═══ Untersuchter Text

Spannung, Spott und Splatter: Das Fantasy Filmfest lockt wieder die Fans des Extremen

Ob Monster, Mythen oder Mutationen – das Fantasy Filmfest ist ein Muss für Schockwellenreiter und Fans des Extremen. Nirgendwo sonst paart sich die Lust auf Horror mit diebischem Vergnügen am Banalen. Eine Woche dauert der Trip – vom künftigen Kassenschlager zum Insidertipp, der kaum je ins Kino kommt. Zahlreiche Welturaufführungen locken – etwa „Hypercube“, der Nachfolger des raffiniert minimalistischen „Cube“ von 1998. Wieder sind acht Fremde in einem würfelförmigen Raum voll tödlicher Fallen eingesperrt und suchen verzweifelt den Notausgang - doch nun gilt es, die vierte Dimension auszutricksen.

Besondere Beachtung erfährt dieses Jahr „Wild Bunch". Der junge Weltvertrieb besticht mit anspruchsvoll provokativem Programm zwischen Horror und Thriller. Vom Hightech-Cyber-Thriller „Avalon“ bis zur quirlig-trashigen Geisterjagd in „Bloody Mallory“ reicht die Spannweite der sechs Titel. Auch „Irréversible“ gehört dazu: Der Skandalschocker von Cannes inszeniert eine Vergewaltigung so exzessiv und brutal, dass bei der Premiere Hunderte den Saal verließen.

══════
═══ Bereitgestelltes Material

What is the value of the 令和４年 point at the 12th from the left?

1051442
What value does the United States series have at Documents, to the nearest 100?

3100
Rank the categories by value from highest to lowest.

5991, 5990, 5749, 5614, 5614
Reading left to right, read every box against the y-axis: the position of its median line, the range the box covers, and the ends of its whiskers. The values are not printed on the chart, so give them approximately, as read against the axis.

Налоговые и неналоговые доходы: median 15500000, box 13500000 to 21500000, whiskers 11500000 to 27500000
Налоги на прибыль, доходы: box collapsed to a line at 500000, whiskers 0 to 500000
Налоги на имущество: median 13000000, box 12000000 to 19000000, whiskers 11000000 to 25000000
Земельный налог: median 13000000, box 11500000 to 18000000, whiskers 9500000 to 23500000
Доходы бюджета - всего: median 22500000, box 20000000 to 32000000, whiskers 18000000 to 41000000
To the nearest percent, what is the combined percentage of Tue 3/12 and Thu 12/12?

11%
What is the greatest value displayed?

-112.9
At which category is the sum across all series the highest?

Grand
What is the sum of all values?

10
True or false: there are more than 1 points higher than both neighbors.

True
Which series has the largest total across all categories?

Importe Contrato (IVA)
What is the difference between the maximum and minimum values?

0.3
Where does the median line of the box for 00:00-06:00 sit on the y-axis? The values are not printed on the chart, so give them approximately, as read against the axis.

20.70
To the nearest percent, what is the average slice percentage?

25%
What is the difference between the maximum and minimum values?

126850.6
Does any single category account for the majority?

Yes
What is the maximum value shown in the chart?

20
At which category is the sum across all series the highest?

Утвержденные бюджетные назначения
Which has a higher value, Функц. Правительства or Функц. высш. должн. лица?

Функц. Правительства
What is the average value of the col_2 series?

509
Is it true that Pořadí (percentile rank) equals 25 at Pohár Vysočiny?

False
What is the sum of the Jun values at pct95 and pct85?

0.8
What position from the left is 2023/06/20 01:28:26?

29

══════

Geben Sie bitte einen Abschnitt aus dem Text über das Fantasy Filmfest wortgetreu aus. Setzen Sie bei den Worten „Ob Monster, Mythen“ ein und enden Sie nach „vierte Dimension auszutricksen.“. Die Datensätze werden für diese Übung nicht gebraucht.

Ob Monster, Mythen oder Mutationen – das Fantasy Filmfest ist ein Muss für Schockwellenreiter und Fans des Extremen. Nirgendwo sonst paart sich die Lust auf Horror mit diebischem Vergnügen am Banalen. Eine Woche dauert der Trip – vom künftigen Kassenschlager zum Insidertipp, der kaum je ins Kino kommt. Zahlreiche Welturaufführungen locken – etwa „Hypercube“, der Nachfolger des raffiniert minimalistischen „Cube“ von 1998. Wieder sind acht Fremde in einem würfelförmigen Raum voll tödlicher Fallen eingesperrt und suchen verzweifelt den Notausgang - doch nun gilt es, die vierte Dimension auszutricksen.